VariantはVBあるいはVBA独自のかなり変わったデータ型です。
「とりあえずこの型で変数を宣言しておけば、文字でも数値でも、配列でも、どんな型のデータを入れちゃってもかまわないよ」
という、大変便利なようでいて、
「本当にそんなことして大丈夫?」
と使うことをためらってしまう謎のデータ型です。入門書などには
「初心者はとりあえず Variant で宣言しておけば大丈夫!」
てなことが書かれていたりしますが、「ほんまかいな?」とますます疑り深くなってしまいます。
詳しい解説によると
「Variant型変数は代入するときにそのデータ型がチェックされて、それに合うデータを自動的に選択してくれます。でも通常のデータ型に比べて必要なメモリ領域が大きくなるので処理速度が遅くなりますよ」
と書いてあります。その程度の注意書きであれば、
「変数を宣言する面倒くささに比べたら、処理速度が少し遅くなるぐらい別にいいじゃん。これから全て変数は Variant にしようっと」
なんて極端なことを考えるユーザーさんもいるかもしれません。
というわけで、簡単なマクロを作って、Variant型を試してみることにしました。
'[VBA] Variant型テストプロシージャ Sub VariantTest() Dim x, y x = "2" y = 3 Debug.Print x + y x = "2" y = "3" Debug.Print x + y x = "2" y = "3" Debug.Print x * y End Sub '5 '23 '6
「Dim x,y」のあとに「as データ型」が省略されていると Variant 型を宣言したことになります。Debug.Print はイミディエイトウィンドウに処理過程を表示します。”” で囲っている変数は文字列として代入しています。VariantTest マクロを実行すると「5, 23, 6」が表示されました。つまり、
"2" + 3 = 5, "2" + "3" = 23, "2"*"3" = 6
のように処理したことになります。最初の数式では
「あれ? 文字と数値で足し算されてるよ。きっと間違えたんだね。文字で入ってきたほうも数値として処理して、ちゃんと足し算してあげるね」
というように実に気の利いた処理をしてくれています。2 番目の数式では
「x, y が両方とも文字型で入ってきたね。きっと文字を連結したいんだろうな。ほいっと」
というように文字を並べて返してきました。最後の数式では
「…文字同士の掛け算とか本当は有り得ないんだけど、まあ、仕方ないや。両方数値と考えて掛け算しといてあげる」
とこれまた気の利いた処理をしてくれます。
うーむ。実に柔軟な処理です。でもいいのかな。本当にいいのかな。そこは厳しく
「文字と数字では足せません! エラーです!」
と指摘したほうがユーザーさんのためになるかもしれませんよ。実際のところ、より複雑なプログラムでは、こうした異なる型同士で演算してしまうことでバグが発生する例もあるらしく、やはり使い方には慎重になるべきかもしれません。なのでむしろ Variant は上級者向きのデータ型なのではと考えたりもします。うまく Variant 型を使いこなすことができれば、
「ユーザーさん、文字でも数字でも何でも入力してくださって結構ですよ。適切な返答をいたします」
というマクロを作ることも可能だからです。もちろん、Variant だからって何でも許してくれるというわけでなく、次のようなマクロを作ってみると…

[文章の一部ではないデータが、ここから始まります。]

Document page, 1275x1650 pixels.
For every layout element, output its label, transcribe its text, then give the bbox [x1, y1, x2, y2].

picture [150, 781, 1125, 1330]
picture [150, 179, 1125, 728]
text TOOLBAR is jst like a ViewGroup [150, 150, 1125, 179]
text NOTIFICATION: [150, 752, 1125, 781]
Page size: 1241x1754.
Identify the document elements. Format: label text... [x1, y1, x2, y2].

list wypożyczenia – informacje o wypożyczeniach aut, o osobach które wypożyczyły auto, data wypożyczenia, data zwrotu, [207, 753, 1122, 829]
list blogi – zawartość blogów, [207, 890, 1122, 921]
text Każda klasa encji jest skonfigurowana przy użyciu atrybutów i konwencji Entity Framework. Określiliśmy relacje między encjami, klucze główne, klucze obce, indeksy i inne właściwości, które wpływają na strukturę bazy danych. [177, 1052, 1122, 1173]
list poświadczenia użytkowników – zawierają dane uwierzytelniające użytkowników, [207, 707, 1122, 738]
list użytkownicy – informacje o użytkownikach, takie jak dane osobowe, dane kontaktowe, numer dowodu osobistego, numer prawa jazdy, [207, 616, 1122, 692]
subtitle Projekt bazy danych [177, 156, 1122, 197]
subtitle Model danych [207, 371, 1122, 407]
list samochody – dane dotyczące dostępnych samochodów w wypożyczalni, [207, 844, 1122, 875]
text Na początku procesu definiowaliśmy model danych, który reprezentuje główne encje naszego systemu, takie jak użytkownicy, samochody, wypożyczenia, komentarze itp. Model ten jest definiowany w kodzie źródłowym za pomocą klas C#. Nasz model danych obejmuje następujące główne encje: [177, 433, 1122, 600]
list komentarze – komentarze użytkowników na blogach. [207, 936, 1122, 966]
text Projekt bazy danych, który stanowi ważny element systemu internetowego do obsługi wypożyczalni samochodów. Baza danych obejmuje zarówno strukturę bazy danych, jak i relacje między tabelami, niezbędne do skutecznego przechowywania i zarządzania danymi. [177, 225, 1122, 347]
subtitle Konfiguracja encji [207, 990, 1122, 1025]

'[VBA] アルファベットと数値の掛け算? Sub Variant_Error() Dim x, y x = "2" y = "a" Debug.Print x * y End Sub
「アルファベットと数字をを掛け算してほしいな」という意図のプログラムですが、さすがに「調子にのるな! エラー!」と返されてしまいました。